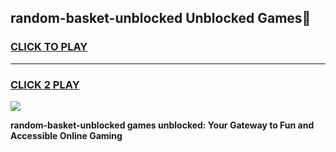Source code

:
## random-basket-unblocked Unblocked Games👋
<h3>
<a href="https://news.freeplayer.one?title=random-basket-unblocked&ref=16F">CLICK TO PLAY</a></h3>
<hr>

<h3>
<a href="https://news.freeplayer.one?title=random-basket-unblocked&ref=16F">CLICK 2 PLAY</a>
  
</h3>

<a href="https://news.freeplayer.one?title=random-basket-unblocked&ref=16F/"><img src="https://clearcache.store/games.png"></a>


**random-basket-unblocked games unblocked: Your Gateway to Fun and Accessible Online Gaming**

= Task details =
Report how many lines of the preceding records include "random". Output the number only.

= Solution to the problem =
5